How to write a great job description
It’s All In The Name – Your first challenge is to get a top candidate to click on your job posting from a large, mind numbing, and repetitive list of startling similar jobs. Research shows that job seekers click on jobs based on the name and reputation of the posting company and the job title. You can’t do much about your company name…but you sure can spice up your job title. Add action to your title that speaks directly to the opportunity the job offers.
Focus on Achievement – Studies indicate that the opportunity for advancement and interesting work are significantly higher drivers for job candidates than compensation. Make your positions attractive by describing what individuals can hope to accomplish in their new job.
Search for Success – Instead of turning your advertisement into a laundry list of desired skills, define your position in terms of the successes that qualified candidates will need to demonstrate.

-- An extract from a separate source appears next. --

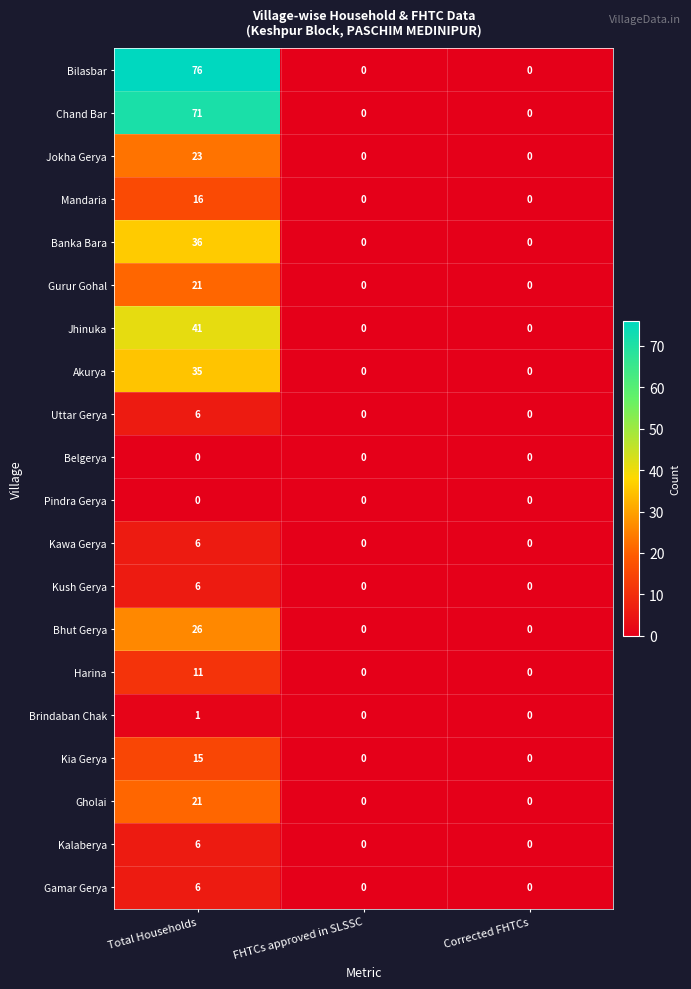

What is the difference between the maximum and minimum values in the Mandaria series?

16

Convey Excitement – The best job postings are those that are fun to read. You know which ones they are – descriptions that have the reader saying, “That sounds like an interesting job.” Take the time to understand the position, get excited about your company’s culture and the promise of the opportunity. If you wouldn’t want to apply, no one else will either.

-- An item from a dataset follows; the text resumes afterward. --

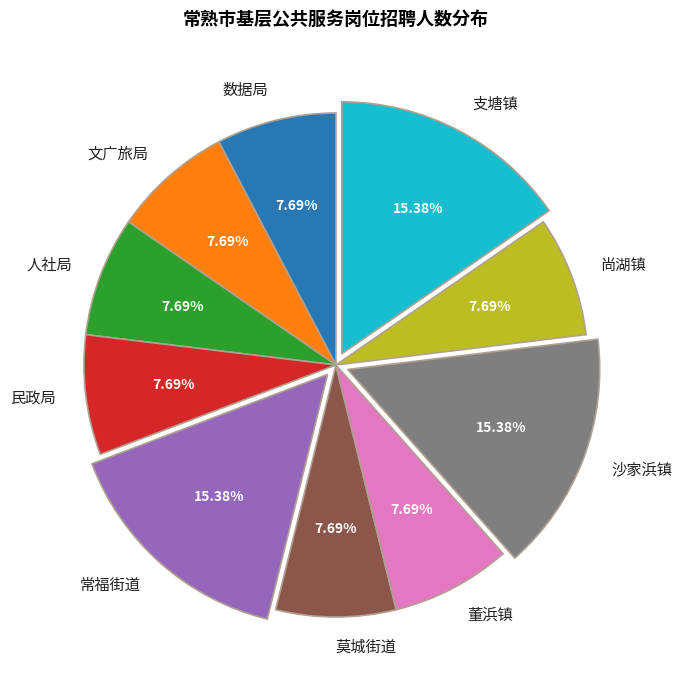

Approximately how many times larger is the value at 沙家浜镇 compared to 支塘镇?

1.0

Spell out true requirements – If there are must-have technical or knowledge based requirements of the job, spell these out clearly and early in the post. People will be less inclined to read on and become interested in a position that they know from the outset they are unqualified for.
Set job seeker expectations appropriately – By doing a good job of defining the daily responsibilities of the job, you will also be discouraging people who don’t wish to do those things.
Require Homework - Consider asking for a cover letter with each application. This simple request will often weed out people that are taking a flyer on a job they really don’t know much about. Have your candidate solve a tough problem, submit a piece of code. Watch out, while this could be fun, it may also deter candidates who you may have been interested in.